Toxic Masculinity dan Emphasized Femininity

Norma gender adalah harapan kolektif dan sering tidak setara tentang bagaimana perempuan dan laki-laki harus berperilaku, merasakan, berpikir dan berinteraksi. Norma gender masih sangat kental di kalangan masyarakat khususnya di Indonesia bukan hanya kalangan dewasa namun kalangan remaja pun masih  memberlakukan ketimpangan gender. Seperti halnya yang ditemukan dalam penelitian GEAS (Global Early Adolescent Study) yang dilakukan di 6 sekolah di Bandar Lampung menunjukkan bahwa  62% remaja setuju bahwa laki-laki yang seharusnya menghasilkan uang untuk kebutuhan rumah tangga, sedangkan 57% setuju bahwa peran seorang perempuan adalah mengurus rumah dan keluarga. Melihat hasil data tersebut dapat kita lihat bahwa masih banyak peran-peran yang seharusnya bisa dilakukan oleh laki-laki dan perempuan justru ditunjukkan oleh satu golongan atau satu jenis kelamin.  Norma gender juga tidak lepas dari toxic masculinity dan emphasized femininity. Apa sih itu Toxic masculinity dan emphasized femininity Yuk kita bahas dibawah ini!

Toxic Masculinity dan Emphasized Femininity

Maskulinitas dapat diartikan sebagai sebuah konstruksi sosial yang berisikan harapan-harapan dan juga tuntutan-tuntutan bagaimana laki-laki harus bersikap. Meskipun sebetulnya sikap maskulinitas bisa juga ditampilkan oleh perempuan.  kontruksi maskulinitas tidak hanya untuk laki-laki untuk menjadi individu yang tangguh dan kuat Tetapi dia juga mengkonstruksikan feminitas sebagai sesuatu yang berlawanan dengan maskulinitas. Sehingga kalau laki-laki diharuskan menjadi kuat maka perempuan diharapkan untuk tampil lemah-lembut. Dari penjelasan diatas konstruksi maskulinitas sangat berpotensi untuk menjadi Toxic masculinity.

Toxic masculinity adalah perilaku sempit terkait peran gender dan sifat laki-laki.Dalam Toxic masculinity di biasanya lekat dengan tuntutan sifat laki-laki identik dengan kekerasan agresif secara seksual dan tidak boleh menunjukkan emosi. tidak jauh dari Toxic masculinity emphasized femininity pun demikian yang menjelaskan bahwa standar yang dianggap normal oleh masyarakat mengenai apa yang harus dimiliki dan dilakukan perempuan. Stigma-stigma yang menjatuhkan perempuan dan seringkali membuat orang-orang menghakimi sosok yang tidak bisa memenuhi ekspektasi feminim seseorang.

Ada beberapa ciri-ciri dari Toxic masculinity.
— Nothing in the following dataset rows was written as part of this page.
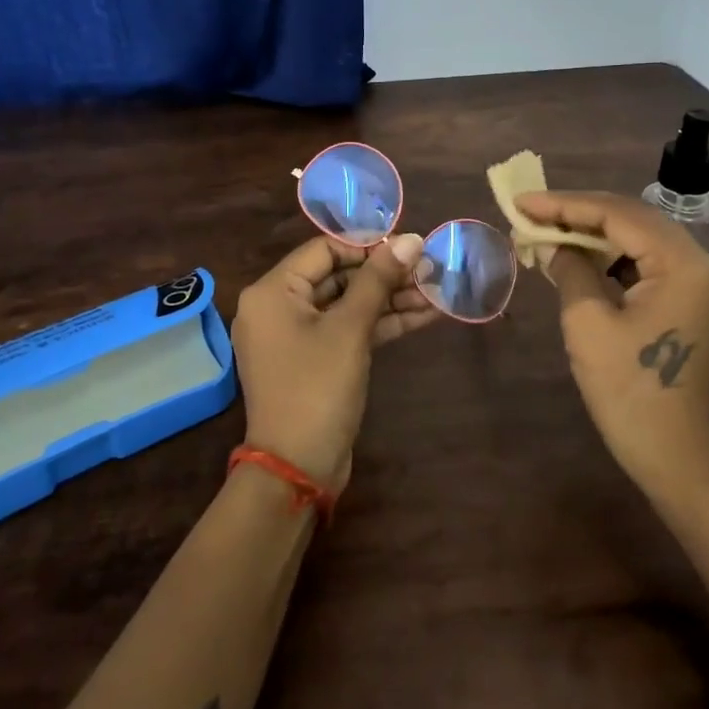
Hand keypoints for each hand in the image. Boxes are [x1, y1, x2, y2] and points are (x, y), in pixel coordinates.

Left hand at [230, 233, 433, 490]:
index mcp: (273, 291)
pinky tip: (424, 315)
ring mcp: (297, 336)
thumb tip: (411, 239)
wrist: (297, 468)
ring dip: (390, 299)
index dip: (368, 245)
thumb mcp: (350, 329)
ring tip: (436, 291)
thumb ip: (379, 280)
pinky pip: (347, 330)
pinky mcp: (315, 360)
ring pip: (347, 304)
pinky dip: (381, 323)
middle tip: (429, 268)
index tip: (409, 246)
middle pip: (337, 276)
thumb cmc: (317, 388)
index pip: (323, 249)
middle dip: (385, 274)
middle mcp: (278, 307)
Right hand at [516, 191, 708, 506]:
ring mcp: (705, 281)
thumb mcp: (587, 323)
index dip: (566, 204)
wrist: (673, 454)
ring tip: (547, 230)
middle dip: (578, 213)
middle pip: (634, 219)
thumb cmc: (627, 391)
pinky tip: (579, 255)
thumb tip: (550, 241)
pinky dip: (613, 255)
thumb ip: (569, 268)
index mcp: (685, 265)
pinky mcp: (696, 297)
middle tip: (530, 212)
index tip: (522, 202)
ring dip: (594, 232)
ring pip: (641, 237)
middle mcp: (705, 263)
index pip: (620, 215)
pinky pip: (650, 260)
Ciri-ciri tersebut adalah sebagai berikut :

  1. Menahan emosi atau tidak mengekspresikan emosi.
  2. Menunjukkan penampilan yang terlihat seperti gagah atau kuat
  3. Kekerasan sebagai indikator dari kekuatan laki-laki.
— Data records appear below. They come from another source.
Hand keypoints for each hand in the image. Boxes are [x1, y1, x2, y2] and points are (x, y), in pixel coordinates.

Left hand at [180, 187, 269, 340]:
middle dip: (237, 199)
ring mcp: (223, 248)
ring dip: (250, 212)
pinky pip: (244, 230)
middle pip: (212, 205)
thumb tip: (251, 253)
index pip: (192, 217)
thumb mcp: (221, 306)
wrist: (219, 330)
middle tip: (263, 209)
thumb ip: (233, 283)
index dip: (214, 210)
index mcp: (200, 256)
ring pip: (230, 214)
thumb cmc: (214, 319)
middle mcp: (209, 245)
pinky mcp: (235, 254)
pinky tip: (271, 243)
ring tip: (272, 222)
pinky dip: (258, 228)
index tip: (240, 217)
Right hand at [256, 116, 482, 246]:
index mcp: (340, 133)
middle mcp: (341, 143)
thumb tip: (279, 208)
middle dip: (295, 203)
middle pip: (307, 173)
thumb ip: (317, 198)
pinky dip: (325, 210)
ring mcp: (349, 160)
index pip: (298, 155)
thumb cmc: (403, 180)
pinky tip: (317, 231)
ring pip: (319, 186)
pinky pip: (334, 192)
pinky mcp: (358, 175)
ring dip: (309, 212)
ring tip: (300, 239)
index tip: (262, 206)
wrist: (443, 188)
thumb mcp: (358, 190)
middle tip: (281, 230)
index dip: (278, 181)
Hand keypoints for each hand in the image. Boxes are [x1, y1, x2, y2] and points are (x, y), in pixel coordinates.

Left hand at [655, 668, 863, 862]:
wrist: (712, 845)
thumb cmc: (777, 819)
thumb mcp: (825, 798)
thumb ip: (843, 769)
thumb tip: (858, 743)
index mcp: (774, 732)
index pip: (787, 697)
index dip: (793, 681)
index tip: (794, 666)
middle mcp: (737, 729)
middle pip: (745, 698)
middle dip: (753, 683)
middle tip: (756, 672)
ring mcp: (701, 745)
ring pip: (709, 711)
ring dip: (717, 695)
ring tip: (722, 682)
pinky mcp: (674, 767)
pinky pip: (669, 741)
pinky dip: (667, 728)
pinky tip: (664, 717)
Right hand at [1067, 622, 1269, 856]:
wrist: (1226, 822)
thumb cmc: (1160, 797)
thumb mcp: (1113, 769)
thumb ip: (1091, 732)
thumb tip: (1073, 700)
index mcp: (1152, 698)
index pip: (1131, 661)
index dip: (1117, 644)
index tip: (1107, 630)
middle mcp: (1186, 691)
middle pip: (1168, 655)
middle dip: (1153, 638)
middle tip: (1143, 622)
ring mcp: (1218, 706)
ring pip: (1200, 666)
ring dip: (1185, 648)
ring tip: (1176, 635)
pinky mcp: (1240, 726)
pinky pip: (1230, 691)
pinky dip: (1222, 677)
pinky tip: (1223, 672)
Bila dilihat lebih lanjut, Toxic masculinity ini ternyata tidak terbentuk secara tiba-tiba. Seorang laki-laki dari kecil cenderung dituntut untuk tidak menampilkan emosinya. Ungkapan seperti anak laki-laki tidak boleh cengeng anak laki-laki harus kuat dan tangguh seringkali membuat mereka dengan tanpa sadar merasa bahwa menangis akan membuatnya menjadi lemah. padahal dari sudut pandang psikologi ekspresi emosi adalah sebuah langkah untuk mencapai kesehatan mental.

Dampak dari konstruksi gender ini lebih lanjut dapat mengakibatkan pelecehan yang dilakukan laki-laki ke perempuan, kekerasan seksual dan masih banyak lagi lain.  Jadi mulai saat ini mari kita  kampanyekan untuk tidak melakukan toxic masculinity dan emphasized femininity. 


REFERENSI

Global Early Adolescent Study (GEAS), Kesehatan Remaja Awal di Kota Bandar Lampung, Yogyakarta : UGM, 2020.

Rutgers WPF Indonesia, Modul Setara (Semangat Dunia Remaja), Jakarta : Rutgers WFH Indonesia.